KOMPAS.com - Kasus pengiriman pekerja migran Indonesia (PMI) ilegal masih menjadi salah satu pekerjaan rumah dari pemerintah yang hingga sekarang belum terselesaikan.
Sulitnya menangani kasus tersebut karena diduga banyak oknum yang terlibat di dalamnya sebagai sebuah sindikat.
Sebab, bisnis pengiriman PMI ilegal memiliki keuntungan yang cukup menggiurkan. Bahkan, nilainya mencapai puluhan triliun rupiah.
Bagaimana tidak, untuk masuk ke bandara dan lolos dari pemeriksaan saja, setiap PMI setidaknya harus mengeluarkan uang antara Rp 3 juta hingga Rp 5 juta belum lainnya.
Baca juga: Bisnis Pengiriman Pekerja Migran Ilegal Raup Puluhan Triliun Rupiah, Siapa Saja yang Bermain?
Jumlah itu jika dikalikan dengan jutaan PMI ilegal yang tersebar di berbagai negara saat ini, nilainya sangat mencengangkan.
"Ini adalah kejahatan yang sangat terorganisir oleh sindikat jahat.
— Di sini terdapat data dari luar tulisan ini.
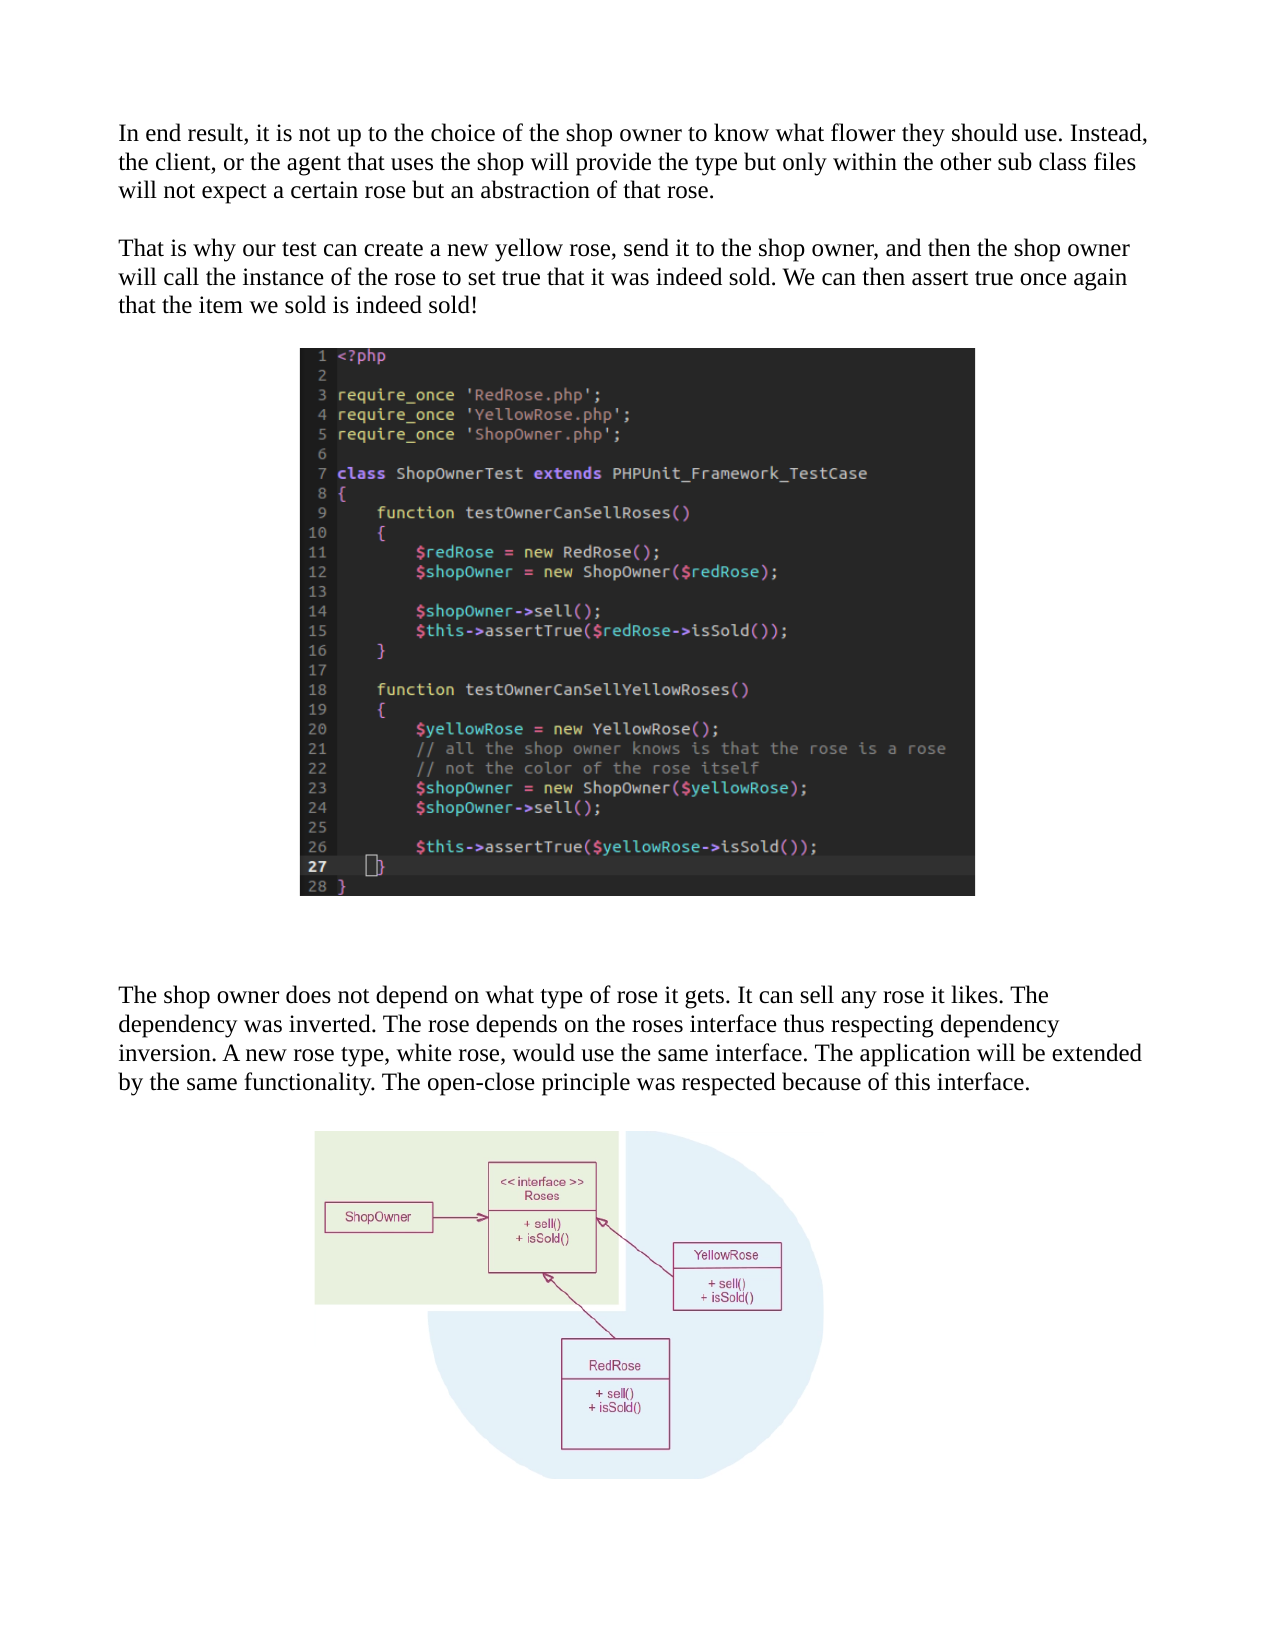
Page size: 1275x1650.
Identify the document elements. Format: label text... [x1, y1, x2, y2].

text In end result, it is not up to the choice of the shop owner to know what flower they should use. Instead, the client, or the agent that uses the shop will provide the type but only within the other sub class files will not expect a certain rose but an abstraction of that rose. [118, 118, 1157, 204]
picture [314, 1131, 824, 1479]
text That is why our test can create a new yellow rose, send it to the shop owner, and then the shop owner will call the instance of the rose to set true that it was indeed sold. We can then assert true once again that the item we sold is indeed sold! [118, 233, 1157, 319]
text The shop owner does not depend on what type of rose it gets. It can sell any rose it likes. The dependency was inverted. The rose depends on the roses interface thus respecting dependency inversion. A new rose type, white rose, would use the same interface. The application will be extended by the same functionality. The open-close principle was respected because of this interface. [118, 981, 1157, 1096]
picture [299, 348, 976, 896]
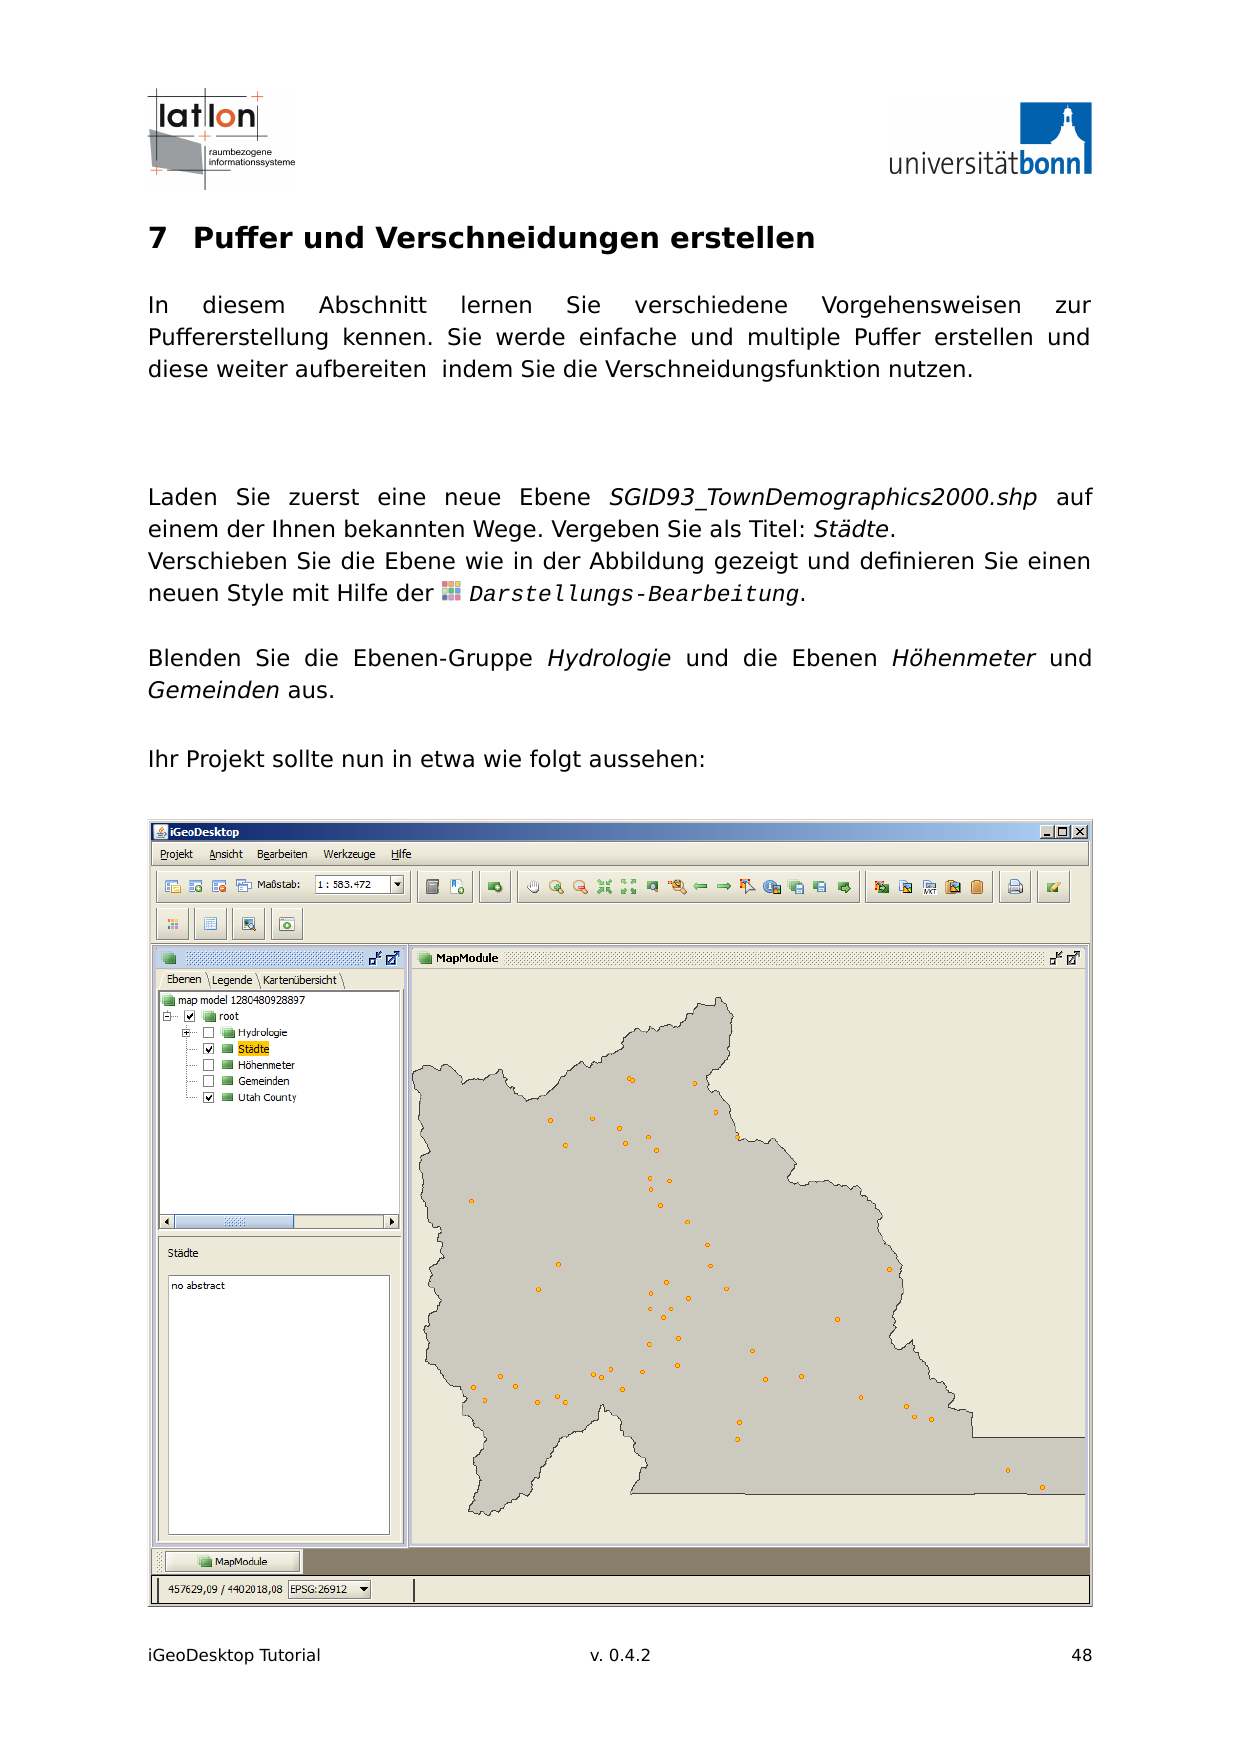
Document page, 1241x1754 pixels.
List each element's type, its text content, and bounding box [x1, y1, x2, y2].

Bayangkan, mereka bisa mendapatkan kurang lebih Rp 20 juta dari setiap PMI," ujar Kepala Badan Perlindungan Pekerja Migran Indonesia (BP2MI) Benny Rhamdani saat kegiatan sosialisasi Undang-Undang No 18 Tahun 2017 tentang Perlindungan PMI di Blitar, Jumat (19/3/2021).
"Mereka (sindikat) adalah segelintir pengusaha brengsek yang 'dibackingi' oleh oknum-oknum TNI-Polri, keimigrasian, kedubes, ketenagakerjaan, bahkan mungkin juga oknum lembaga yang saya pimpin," ujarnya.
Untuk memberantas sindikat pengiriman PMI ilegal itu, lanjut Benny, pihaknya sudah melakukan koordinasi dengan Panglima TNI dan Kapolri.
Dengan upaya yang dilakukan itu diharapkan bisa menekan praktik kejahatan yang melibatkan oknum bawahannya.
Disebutkan dia, jumlah PMI yang tersebar di berbagai negara saat ini tercatat mencapai 9 juta orang.